Hak Pekerja Media Minim, Mutu Produk Jurnalisme Dipertaruhkan

Siswanto Suara.Com
Minggu, 01 Mei 2016 | 11:12 WIB
Hak Pekerja Media Minim, Mutu Produk Jurnalisme Dipertaruhkan
Aksi jurnalis yang tergabung dalam Aliansi Jurnalis Independen (AJI). [Suara.com/Adhitya Himawan]
Follow Suara.com untuk mendapatkan informasi terkini. Klik WhatsApp Channel & Google News

“Upah minimum hanya ditujukan untuk pekerja yang masa kerjanya kurang dari satu tahun. Untuk pekerja yang lebih dari satu tahun patokannya bukan lagi upah minimum tapi mengacu struktur dan skala upah,” ujar Ketua Serikat Pekerja Kesejahteraan Karyawan Chandra.

Chandra menambahkan Forum Pekerja Media juga mengecam upaya pemberangusan serikat pekerja di media. Kebebasan berserikat merupakan hak yang dijamin dalam UU Nomor 21/2000 tentang Serikat Pekerja. UU itu menyebut mutasi dan pemecetan terhadap para pengurus dan anggota serikat pekerja sebagai bentuk pemberangusan dan diancam dengan pidana hingga lima tahun dan denda Rp500 juta.

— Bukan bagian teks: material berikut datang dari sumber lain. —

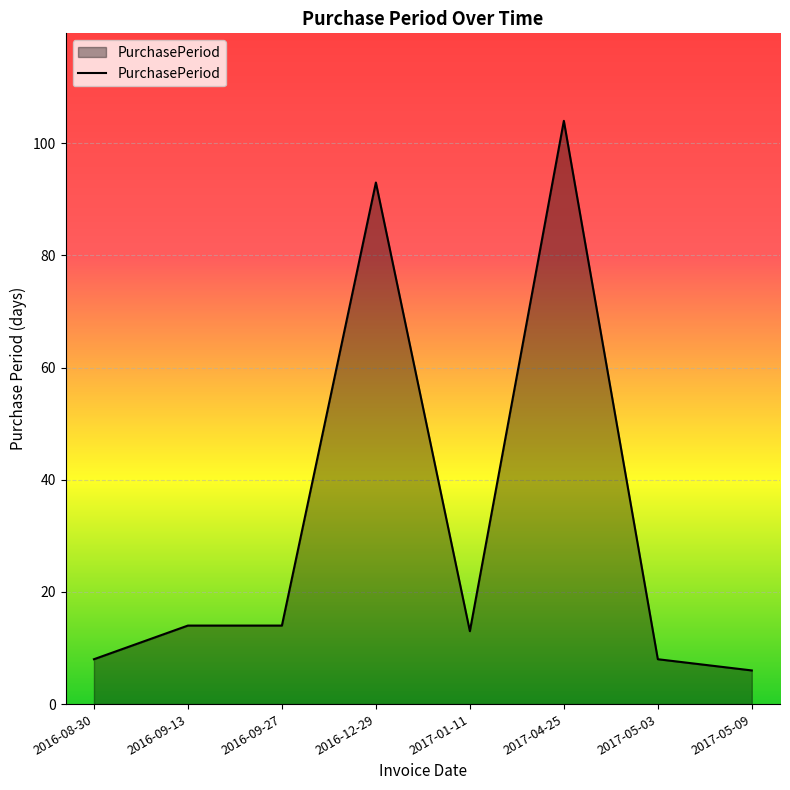

What is the maximum value shown in the chart?

104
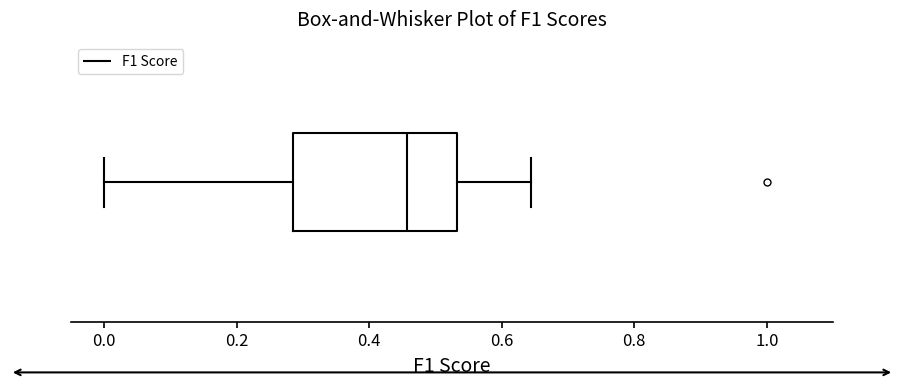

Read this box plot against the x-axis: the position of the median line, the range covered by the box, and the ends of both whiskers. The values are not printed on the chart, so give them approximately, as read against the axis.

median 0.46, box 0.28 to 0.54, whiskers 0.00 to 0.64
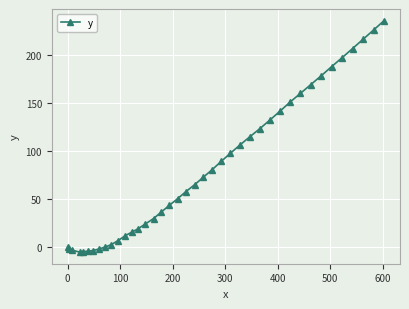

Does the chart display data point markers on the line(s)?

Yes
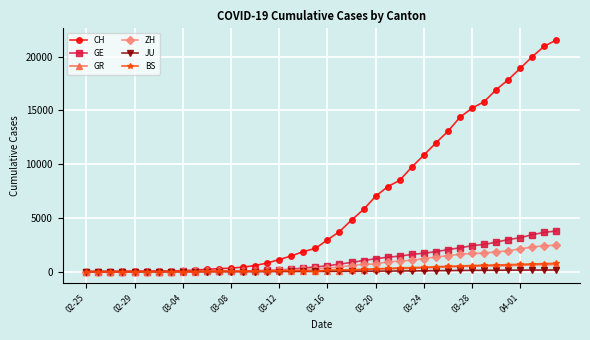

What is the maximum value shown in the chart?

21554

Berkaitan dengan itu, Forum Pekerja Media juga mendesak pemerintah turut mendesak pemenuhan hak-hak pekerja media tersebut. Forum Pekerja Media mendesak perusahaan media untuk patuh terhadap peraturan perundang-undangan yang berlaku terutama di bidang ketenagakerjaan.

Pemerintah pun diharapkan melakukan pengawasan yang serius dan melakukan penegakan hukum atas setiap pelanggaran.

Rendahnya pemenuhan hak-hak pekerja media itu berdampak pada profesionalisme. Misalnya, dengan upah yang tidak layak seorang jurnalis tidak bisa diharapkan menghasilkan produk yang berkualitas dan rentan amplop. Melihat praktik di negara maju, produk jurnalis yang baik itu baru bisa dihasilkan jika kesejahteraan jurnalis juga baik.

“Kalau pekerja media kesulitan memenuhi kebutuhan hidup setiap hari bagaimana mereka
bisa bekerja profesional?” ujar Gofur.

Forum Pekerja Media juga mendukung aksi penolakan terhadap Peraturan Pemerintah Nomor 78 Tahun 2015 tentang pengupahan. PP tersebut memberangus hak berunding buruh dalam menentukan upah. Forum Pekerja Media juga mengecam kekerasan untuk meberangus hak kebebasan berbicara. Pemberangusan ini terjadi terutama oleh kepolisian ketika mengkriminalkan 26 aktivis. Sebanyak 23 buruh, 2 pengacara LBH Jakarta, dan satu mahasiswa menjadi dikriminalkan dengan Pasal karet 216 dan 218 KUHP tentang melawan aparat.

“Kriminalisasi demonstrasi merupakan ancaman nyata kebebasan berbicara,” kata Lukman Hamdun, pengacara dari Lembaga Bantuan Hukum Pers.